• Problem description
The entries below are to be returned exactly. Include all of them.
START Records provided
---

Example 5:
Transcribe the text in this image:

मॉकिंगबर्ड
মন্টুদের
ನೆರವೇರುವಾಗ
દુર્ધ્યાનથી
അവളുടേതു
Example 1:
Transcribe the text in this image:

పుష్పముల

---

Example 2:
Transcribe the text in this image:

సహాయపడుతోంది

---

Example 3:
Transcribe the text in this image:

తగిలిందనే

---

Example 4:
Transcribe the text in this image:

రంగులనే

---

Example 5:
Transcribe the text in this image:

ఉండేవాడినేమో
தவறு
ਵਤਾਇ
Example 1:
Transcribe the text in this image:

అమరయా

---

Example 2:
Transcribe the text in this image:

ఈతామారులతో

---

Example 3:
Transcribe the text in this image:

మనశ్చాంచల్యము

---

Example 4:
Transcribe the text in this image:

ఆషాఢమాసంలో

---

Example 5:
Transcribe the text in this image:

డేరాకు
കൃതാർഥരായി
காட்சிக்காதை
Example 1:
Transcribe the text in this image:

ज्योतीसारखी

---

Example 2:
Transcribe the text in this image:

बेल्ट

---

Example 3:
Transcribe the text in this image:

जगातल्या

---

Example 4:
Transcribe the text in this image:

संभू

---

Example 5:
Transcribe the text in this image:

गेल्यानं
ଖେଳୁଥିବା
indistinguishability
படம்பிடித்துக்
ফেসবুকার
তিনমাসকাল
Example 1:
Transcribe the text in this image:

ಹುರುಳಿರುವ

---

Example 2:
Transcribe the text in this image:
END Records provided
• Answer space
---

Example 5:
Transcribe the text in this image:

मॉकिंगबर्ड
মন্টুদের
ನೆರವೇರುವಾಗ
દુર્ધ્યાનથી
അവളുടേതു
Example 1:
Transcribe the text in this image:

పుష్పముల

---

Example 2:
Transcribe the text in this image:

సహాయపడుతోంది

---

Example 3:
Transcribe the text in this image:

తగిలిందనే

---

Example 4:
Transcribe the text in this image:

రంగులనే

---

Example 5:
Transcribe the text in this image:

ఉండేవాడినేమో
தவறு
ਵਤਾਇ
Example 1:
Transcribe the text in this image:

అమరయా

---

Example 2:
Transcribe the text in this image:

ఈతామారులతో

---

Example 3:
Transcribe the text in this image:

మనశ్చాంచల్యము

---

Example 4:
Transcribe the text in this image:

ఆషాఢమాసంలో

---

Example 5:
Transcribe the text in this image:

డేరాకు
കൃതാർഥരായി
காட்சிக்காதை
Example 1:
Transcribe the text in this image:

ज्योतीसारखी

---

Example 2:
Transcribe the text in this image:

बेल्ट

---

Example 3:
Transcribe the text in this image:

जगातल्या

---

Example 4:
Transcribe the text in this image:

संभू

---

Example 5:
Transcribe the text in this image:

गेल्यानं
ଖେଳୁଥିବା
indistinguishability
படம்பிடித்துக்
ফেসবুকার
তিনমাসকাল
Example 1:
Transcribe the text in this image:

ಹುರುಳಿರುವ

---

Example 2:
Transcribe the text in this image:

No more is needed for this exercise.